[Your instructions]:
From the entries that follow, list every line in which the string "down" appears.

[Records to process]:
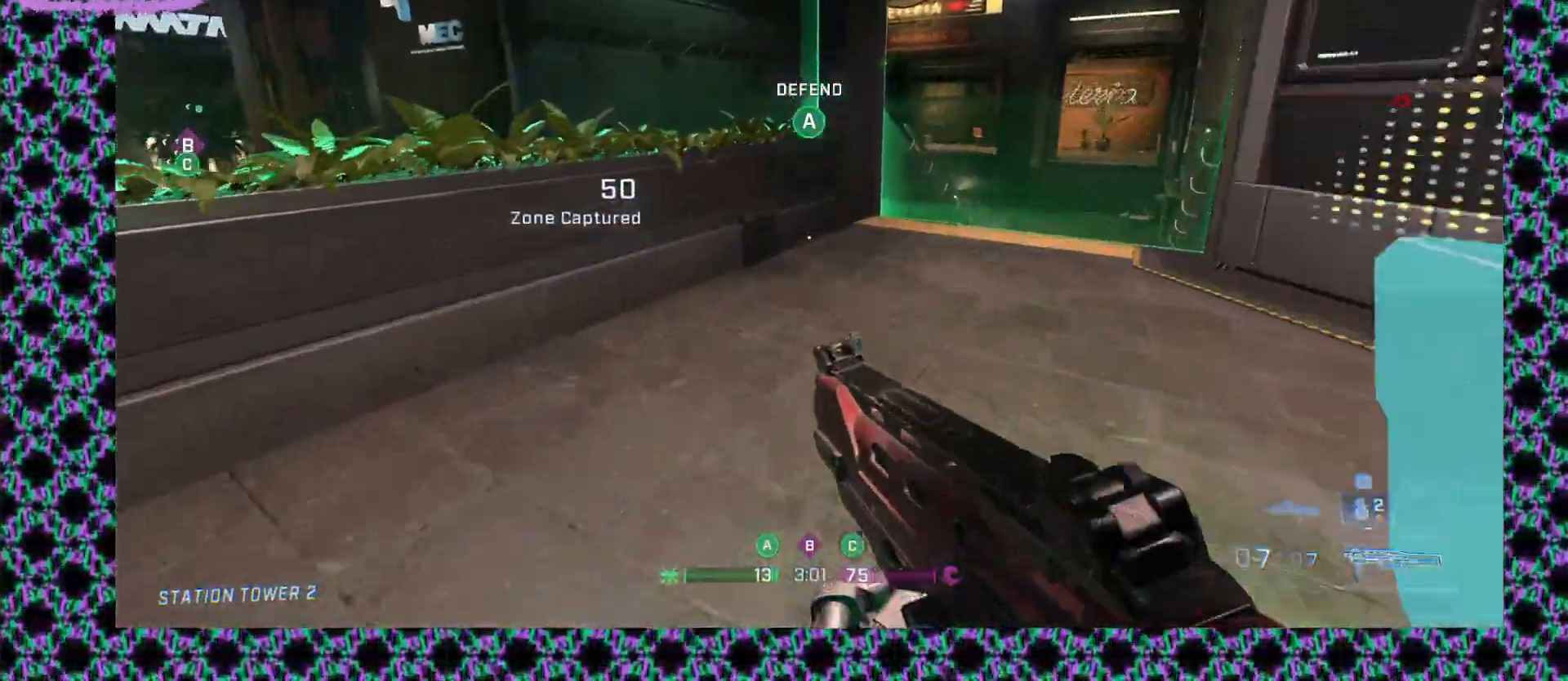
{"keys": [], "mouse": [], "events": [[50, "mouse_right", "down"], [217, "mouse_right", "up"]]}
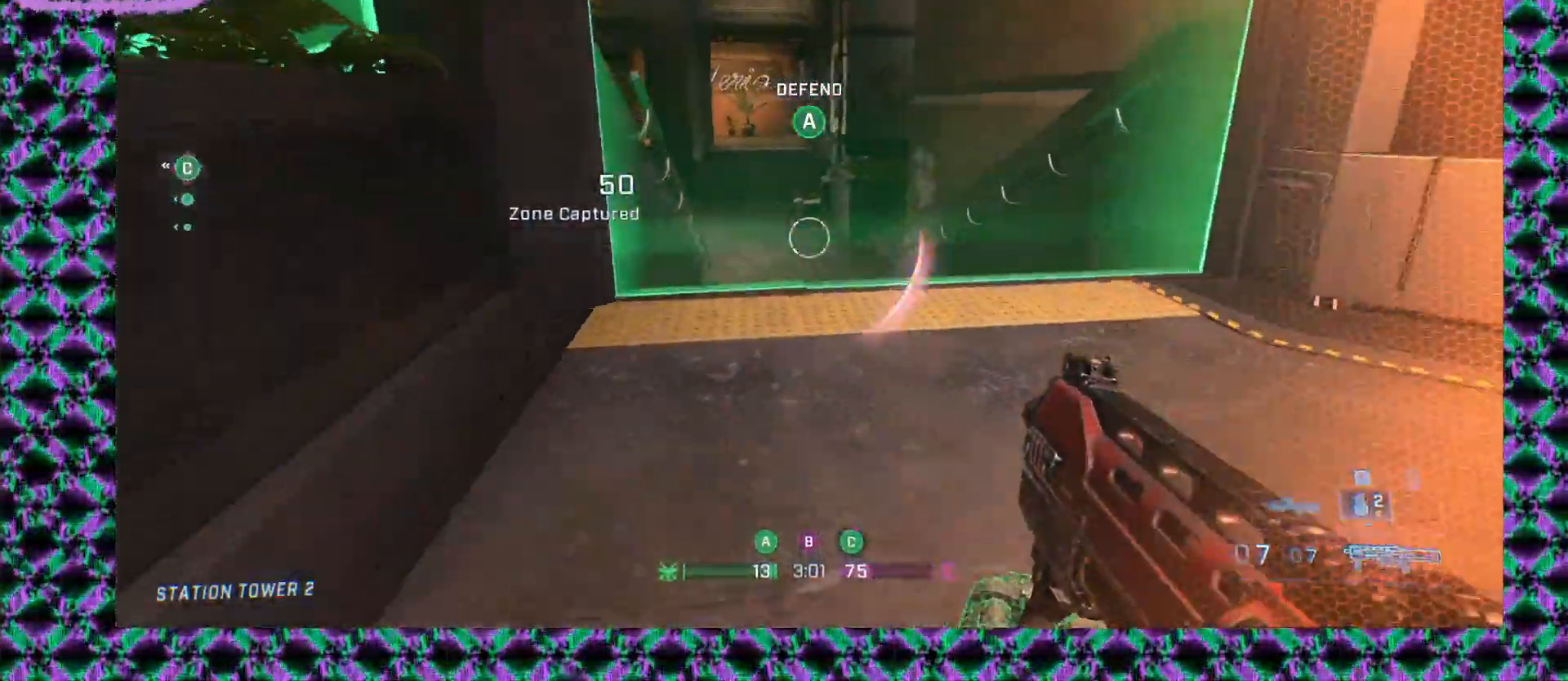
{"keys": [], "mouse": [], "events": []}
==
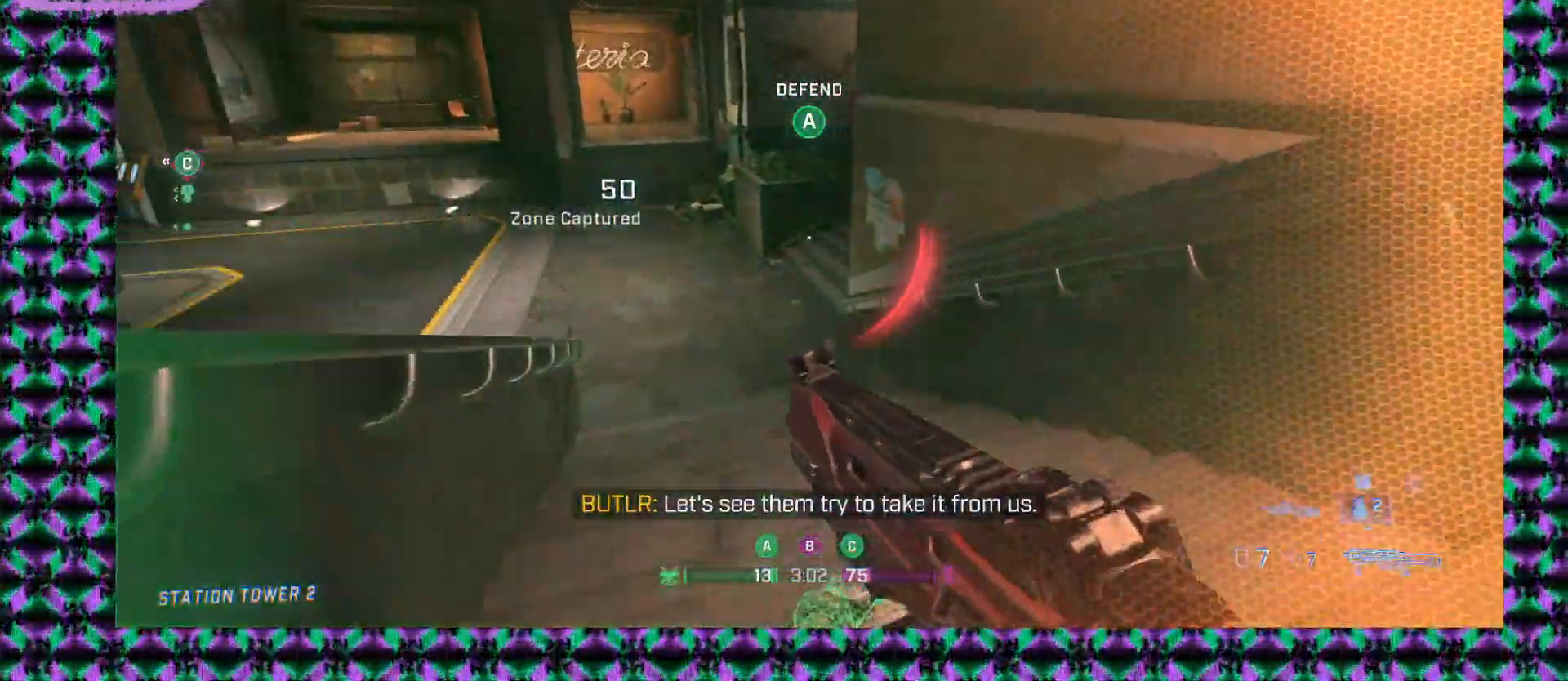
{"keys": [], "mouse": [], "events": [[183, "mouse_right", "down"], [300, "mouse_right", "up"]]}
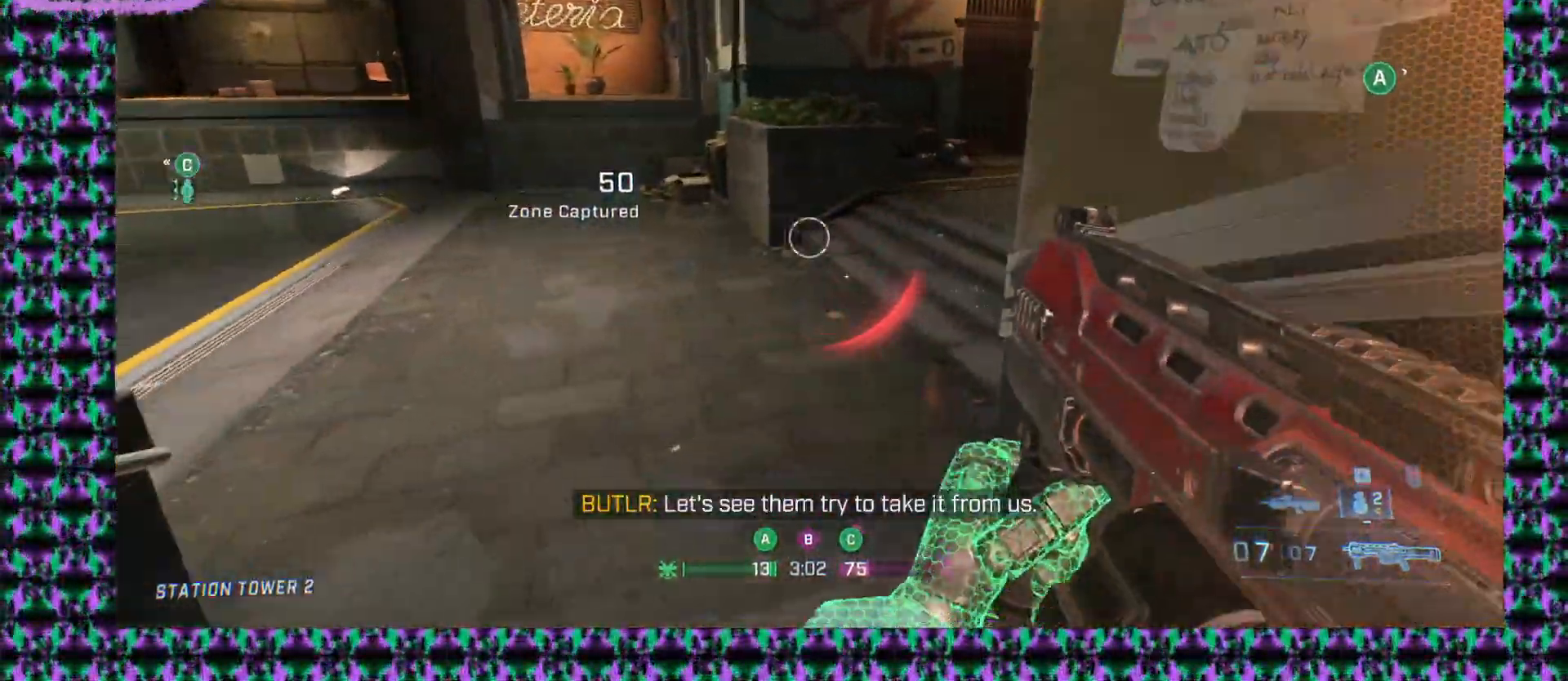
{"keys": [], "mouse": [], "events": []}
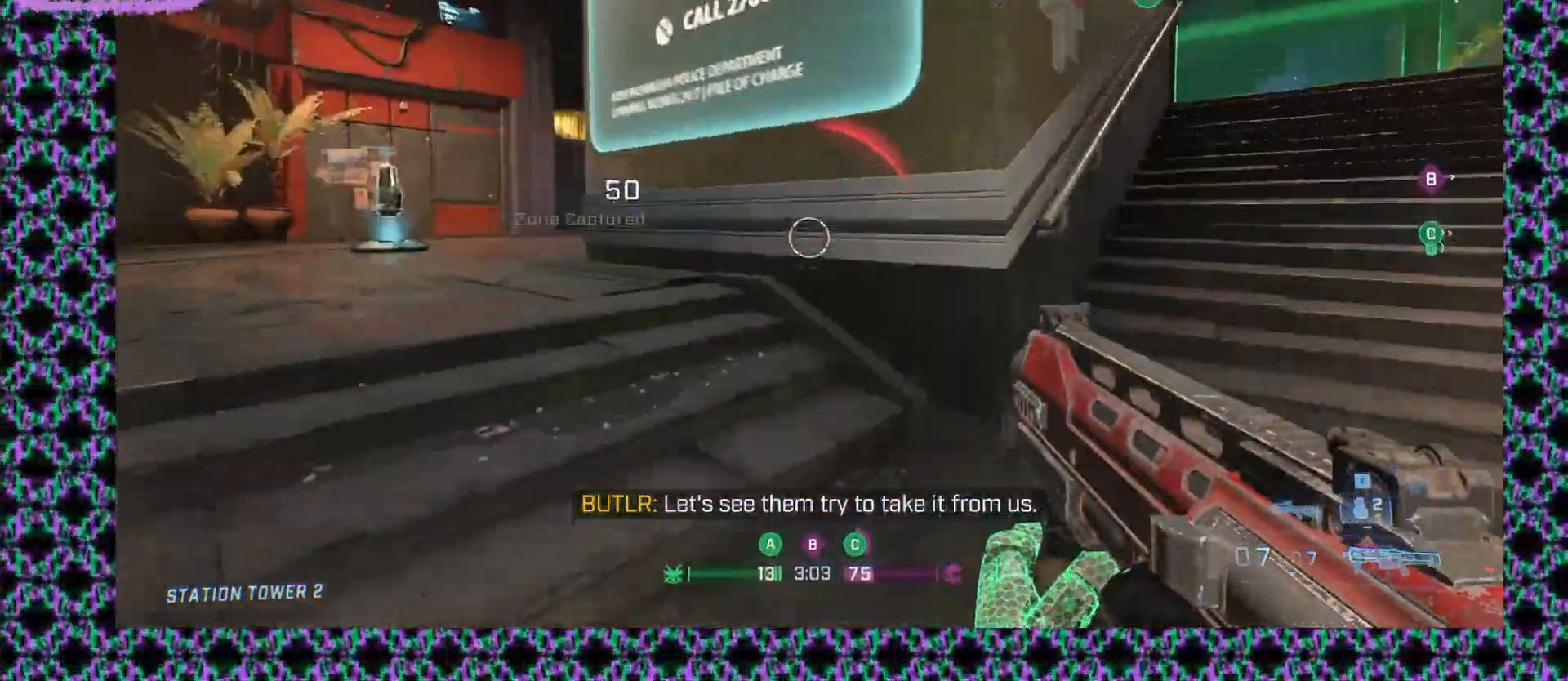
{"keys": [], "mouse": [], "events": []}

[Output of the exercise]:
{"keys": [], "mouse": [], "events": [[50, "mouse_right", "down"], [217, "mouse_right", "up"]]}
{"keys": [], "mouse": [], "events": [[183, "mouse_right", "down"], [300, "mouse_right", "up"]]}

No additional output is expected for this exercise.